In past work, Fallah has explored the traditional conventions of portraiture while masking his subjects’ physical characteristics. All of his work begins with ideas of portraiture, but his aim is taking portraiture’s history and expanding on it, manipulating it, distorting it.

The artist now turns his gaze inward, with a specific purpose and audience in mind.

“In this body of work, I am creating paintings based around life lessons, warnings, and allegorical stories that I want to pass onto my 5-year-old son,” Fallah told Forbes.com. “I realized that these life lessons embodied my personal experiences, background, and history in a profound way and described me better than any photograph or painting of my likeness ever could.

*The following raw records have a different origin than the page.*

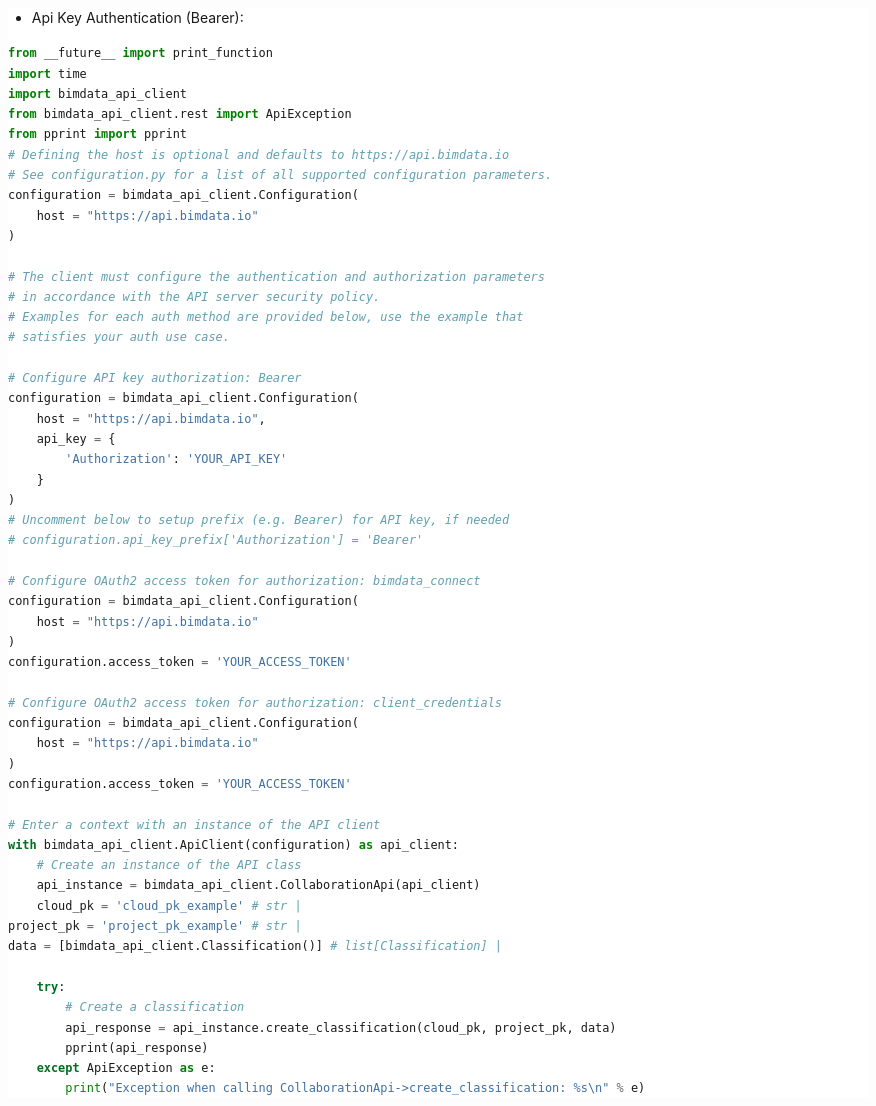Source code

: * Api Key Authentication (Bearer):
```python
from __future__ import print_function
import time
import bimdata_api_client
from bimdata_api_client.rest import ApiException
from pprint import pprint
# Defining the host is optional and defaults to https://api.bimdata.io
# See configuration.py for a list of all supported configuration parameters.
configuration = bimdata_api_client.Configuration(
    host = "https://api.bimdata.io"
)

# The client must configure the authentication and authorization parameters
# in accordance with the API server security policy.
# Examples for each auth method are provided below, use the example that
# satisfies your auth use case.

# Configure API key authorization: Bearer
configuration = bimdata_api_client.Configuration(
    host = "https://api.bimdata.io",
    api_key = {
        'Authorization': 'YOUR_API_KEY'
    }
)
# Uncomment below to setup prefix (e.g. Bearer) for API key, if needed
# configuration.api_key_prefix['Authorization'] = 'Bearer'

# Configure OAuth2 access token for authorization: bimdata_connect
configuration = bimdata_api_client.Configuration(
    host = "https://api.bimdata.io"
)
configuration.access_token = 'YOUR_ACCESS_TOKEN'

# Configure OAuth2 access token for authorization: client_credentials
configuration = bimdata_api_client.Configuration(
    host = "https://api.bimdata.io"
)
configuration.access_token = 'YOUR_ACCESS_TOKEN'

# Enter a context with an instance of the API client
with bimdata_api_client.ApiClient(configuration) as api_client:
    # Create an instance of the API class
    api_instance = bimdata_api_client.CollaborationApi(api_client)
    cloud_pk = 'cloud_pk_example' # str | 
project_pk = 'project_pk_example' # str | 
data = [bimdata_api_client.Classification()] # list[Classification] | 

    try:
        # Create a classification
        api_response = api_instance.create_classification(cloud_pk, project_pk, data)
        pprint(api_response)
    except ApiException as e:
        print("Exception when calling CollaborationApi->create_classification: %s\n" % e)
```
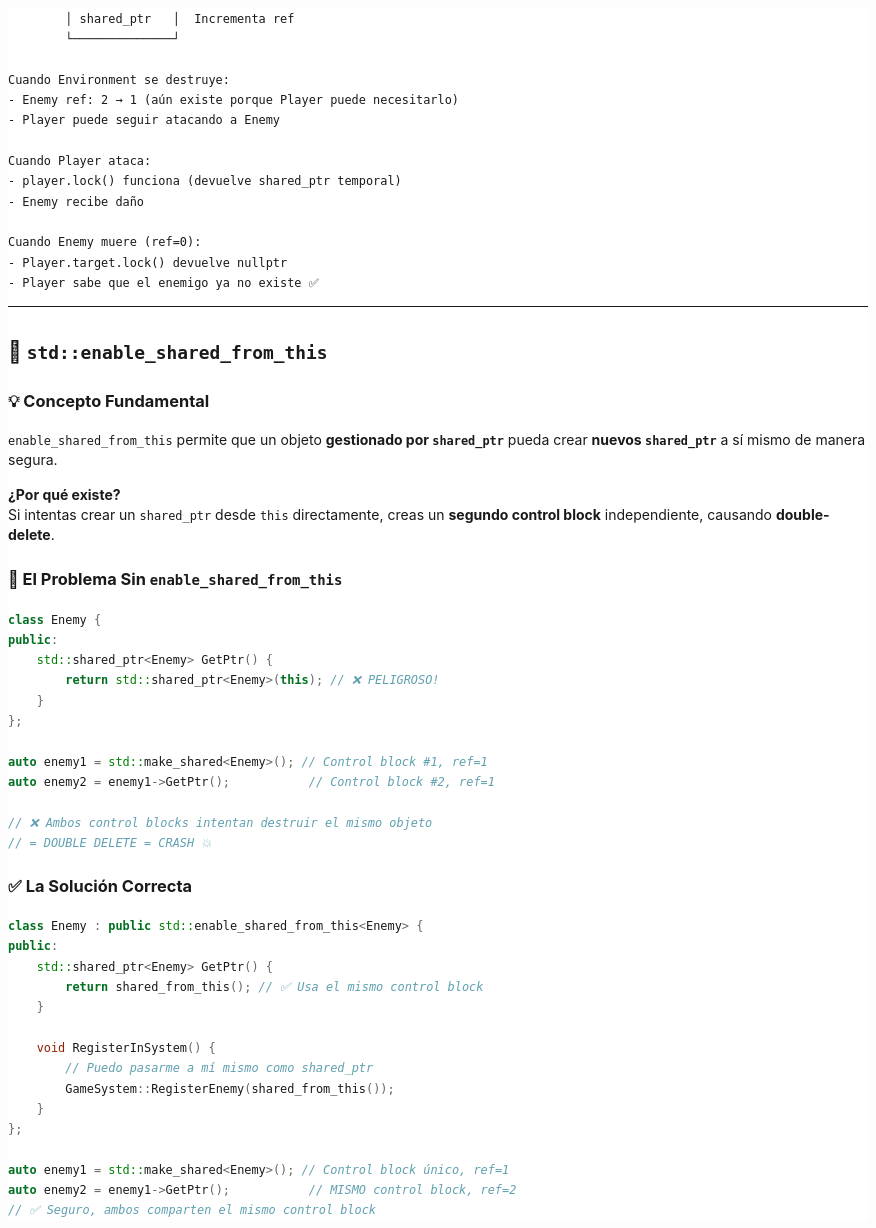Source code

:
 ```
        │ shared_ptr   │  Incrementa ref
        └──────────────┘

Cuando Environment se destruye:
- Enemy ref: 2 → 1 (aún existe porque Player puede necesitarlo)
- Player puede seguir atacando a Enemy

Cuando Player ataca:
- player.lock() funciona (devuelve shared_ptr temporal)
- Enemy recibe daño

Cuando Enemy muere (ref=0):
- Player.target.lock() devuelve nullptr
- Player sabe que el enemigo ya no existe ✅
```

---

## 🧠 `std::enable_shared_from_this`

### 💡 Concepto Fundamental

`enable_shared_from_this` permite que un objeto **gestionado por `shared_ptr`** pueda crear **nuevos `shared_ptr`** a sí mismo de manera segura.

**¿Por qué existe?**  
Si intentas crear un `shared_ptr` desde `this` directamente, creas un **segundo control block** independiente, causando **double-delete**.

### 🚨 El Problema Sin `enable_shared_from_this`

```cpp
class Enemy {
public:
    std::shared_ptr<Enemy> GetPtr() {
        return std::shared_ptr<Enemy>(this); // ❌ PELIGROSO!
    }
};

auto enemy1 = std::make_shared<Enemy>(); // Control block #1, ref=1
auto enemy2 = enemy1->GetPtr();           // Control block #2, ref=1

// ❌ Ambos control blocks intentan destruir el mismo objeto
// = DOUBLE DELETE = CRASH 💥
```

### ✅ La Solución Correcta

```cpp
class Enemy : public std::enable_shared_from_this<Enemy> {
public:
    std::shared_ptr<Enemy> GetPtr() {
        return shared_from_this(); // ✅ Usa el mismo control block
    }
    
    void RegisterInSystem() {
        // Puedo pasarme a mí mismo como shared_ptr
        GameSystem::RegisterEnemy(shared_from_this());
    }
};

auto enemy1 = std::make_shared<Enemy>(); // Control block único, ref=1
auto enemy2 = enemy1->GetPtr();           // MISMO control block, ref=2
// ✅ Seguro, ambos comparten el mismo control block
```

In that sense, they are truly self-portraits of me.”

See for yourself now through February 20 at Denny Dimin Gallery in Tribeca, New York during Fallah’s new exhibition “Better a Cruel Truth Than a Comfortable Delusion.”

Inspired by the children’s books he reads to his son before bed, Fallah’s new self-portraits examine how value systems are taught to children. Drawing on source material and imagery from a wide array of cultures, time periods, and aesthetic styles, Fallah creates painted collages ripe with meaning.

Tackling issues of racism, abuses of power, greed, xenophobia, and climate change, these paintings are some of Fallah’s most political works to date. He considers them an expansive how-to manual for his son about moral values.

An Iranian-American artist based in Los Angeles, Fallah (b. 1979), and his parents came to the United States in the wake of the Iranian Revolution. Fallah is best known for richly detailed portraits of people whose families and identities were similarly formed by immigration, assimilation, and otherness.

Fallah planned much of this work prior to the onset of the COVID-19 pandemic and completed it over the tumultuous course of 2020. His paintings’ immediacy serves a reminder that the issues which have violently cleaved American over the past year—political extremism, white supremacy, immigration, culture wars, and policing—long predate 2020.